Ugh, I relate to this on so many levels and it's really depressing. My only solution was alcohol or stimulants, both of which I don't recommend as they are temporary chemical solutions. Although eventually these skills carried onto soberness, and I could at least hold a conversation with most people. Generally not randoms. Still, I feel obligated to converse, rather than a desire to.

rossragsdale
07-17-09, 02:09 PM
yeah absolutely, this is difficult even for people without add but with it, it really is painful. Thanks stargirl

kwalk
07-19-09, 05:43 PM
a big thing I learned, don't let yourself get excited over just a conversation or something going on in the conversation. That right there means you're looking for all the exciting things about conversation and are not paying attention to all the real things going on. People don't want to give you attention if you're going to be selective. Eventually, I didn't look for all the exciting things and was happy experiencing all the little things people find joy in.

rossragsdale
07-20-09, 10:22 AM
Yeah, I think the best way to resolve this is resolve the issue you are dealing with in the other thread we are discussing. I think it's definitely related.

Momofadder
08-04-09, 11:37 PM
I have friends but I feel my slower communication skills may slow me down at times. In addition to my constant shyness I fear meeting new people or going into new sittuations because I always feel awkward in sittuations. For instance,in one on one contact I never know what to say at the right time. Sometimes I try to say something but it comes out sounding awkward, and other times I fidget and try to pass the "awkward silence". It's not that I don't know what to say it's just a matter of stringing all of my thoughts together in an organized fashion so that I can carry on an engaging conversation. It's hard to build up conversations when you feel that you lack these basic social skills. And after I got diagnosed with ADD I feel almost more helpless because now that it is most likely from my ADD there is really no efficent/ fast way to improve. Does anyway ever feel like that in conversations? Also, when I am at parties it is the worst, when there are tons of people laughing and having fun I immediately feel uncomforatable. I am not sure what to say or how I should act, so I ussaully try to tag along with my friends and act like I am having fun even though it's really hell for me. If I had my choise I would go to to parties for 15 minutes and then be done, 6 hours is absolute hell. In these sittuations I am forced to contribute/start engaging conversations and I just feel stuck and unable to.

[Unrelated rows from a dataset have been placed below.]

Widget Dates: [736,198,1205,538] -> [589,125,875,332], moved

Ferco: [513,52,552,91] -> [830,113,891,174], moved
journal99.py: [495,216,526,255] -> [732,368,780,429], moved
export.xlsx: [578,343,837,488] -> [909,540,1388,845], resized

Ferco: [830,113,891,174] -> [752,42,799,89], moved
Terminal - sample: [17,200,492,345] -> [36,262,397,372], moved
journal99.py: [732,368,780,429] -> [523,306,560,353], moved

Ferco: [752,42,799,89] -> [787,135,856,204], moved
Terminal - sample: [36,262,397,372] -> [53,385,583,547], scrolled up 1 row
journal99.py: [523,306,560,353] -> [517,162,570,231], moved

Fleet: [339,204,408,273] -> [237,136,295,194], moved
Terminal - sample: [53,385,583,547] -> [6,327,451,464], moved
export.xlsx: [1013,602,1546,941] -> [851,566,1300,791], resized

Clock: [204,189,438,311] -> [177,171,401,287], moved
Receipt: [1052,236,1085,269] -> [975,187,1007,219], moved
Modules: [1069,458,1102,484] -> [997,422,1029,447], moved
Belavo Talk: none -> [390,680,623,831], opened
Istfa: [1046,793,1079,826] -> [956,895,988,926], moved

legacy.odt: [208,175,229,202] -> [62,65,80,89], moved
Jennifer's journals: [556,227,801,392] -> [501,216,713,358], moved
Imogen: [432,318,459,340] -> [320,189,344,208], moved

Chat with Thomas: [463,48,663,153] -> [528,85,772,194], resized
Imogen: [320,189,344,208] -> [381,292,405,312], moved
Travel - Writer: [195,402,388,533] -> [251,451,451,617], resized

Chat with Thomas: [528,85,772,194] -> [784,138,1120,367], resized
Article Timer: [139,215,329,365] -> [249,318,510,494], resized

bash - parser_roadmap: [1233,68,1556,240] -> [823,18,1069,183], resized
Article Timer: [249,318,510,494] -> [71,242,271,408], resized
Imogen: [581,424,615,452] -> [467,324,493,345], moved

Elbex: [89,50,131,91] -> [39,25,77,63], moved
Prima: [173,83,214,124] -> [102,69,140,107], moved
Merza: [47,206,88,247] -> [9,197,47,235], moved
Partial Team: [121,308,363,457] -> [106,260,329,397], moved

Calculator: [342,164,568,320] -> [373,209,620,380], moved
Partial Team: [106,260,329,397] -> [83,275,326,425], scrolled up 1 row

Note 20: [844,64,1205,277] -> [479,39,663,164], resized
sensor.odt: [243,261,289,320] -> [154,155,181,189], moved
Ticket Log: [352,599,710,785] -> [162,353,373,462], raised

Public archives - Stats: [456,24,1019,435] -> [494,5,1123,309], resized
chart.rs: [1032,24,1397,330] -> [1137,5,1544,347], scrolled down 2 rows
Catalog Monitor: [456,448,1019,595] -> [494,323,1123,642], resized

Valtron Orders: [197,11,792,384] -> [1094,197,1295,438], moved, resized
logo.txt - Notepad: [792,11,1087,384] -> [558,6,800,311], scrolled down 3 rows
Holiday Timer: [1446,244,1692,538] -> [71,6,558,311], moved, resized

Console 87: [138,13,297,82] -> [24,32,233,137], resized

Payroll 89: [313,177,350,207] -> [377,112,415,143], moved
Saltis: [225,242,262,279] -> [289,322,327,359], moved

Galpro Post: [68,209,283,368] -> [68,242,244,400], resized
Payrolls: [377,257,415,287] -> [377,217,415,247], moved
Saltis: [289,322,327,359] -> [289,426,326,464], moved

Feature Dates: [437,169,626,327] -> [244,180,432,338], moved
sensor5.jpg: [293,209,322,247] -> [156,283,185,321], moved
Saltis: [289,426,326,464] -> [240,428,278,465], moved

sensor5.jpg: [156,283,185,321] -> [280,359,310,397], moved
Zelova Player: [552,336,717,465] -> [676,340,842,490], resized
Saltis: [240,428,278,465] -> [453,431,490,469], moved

Is this lost feeling common for ADDers, if so is there anything I can do to regain my spark in social sittuations? i'm a 17 year old boy and i feel the same way (im on my moms account btw.) My friends accept me for who i am but they all know i am one of the most awkward friends they have. sometimes i just say random stuff without even thinking about it. sometimes they are extremely vulgar things. these things end up biting me later on. so i think my add may be a little different than yours, because im not afraid to say things. my worst weapon is my mouth because it gets me in so much trouble.when i go to a dance i freeze up and feel as tho i have to make a running dash for the door. but anyways, i just wanted to tell u that u rnt the only one who feels this way.

Matthew83
09-07-11, 08:41 PM
Hey guys im new to the forum, had my first day of school today (junior) and it didnt go to well. I got kind of upset and thought about why I have so much trouble socializing and realized I was just diagnosed with ADD about a year ago and maybe it had something to do with that. Ss I googled ADD forums, found this, and wow everything you guys are describing is EXACTLY how I feel. I can never think of the right thing to say in time and get overwhelmed in almost all conversations with racing thoughts.

Anyway sorry to talk about myself so much, I want to put this out there: honesty. Like just saying in a conversation "im sorry I was thinking about what you said could you repeat it?" or more realistically "Could you talk a little slower I have trouble processing what your saying" Has anyone ever tried this and if so does it work well? Sorry if this has been brought up before I didnt read through the whole thread.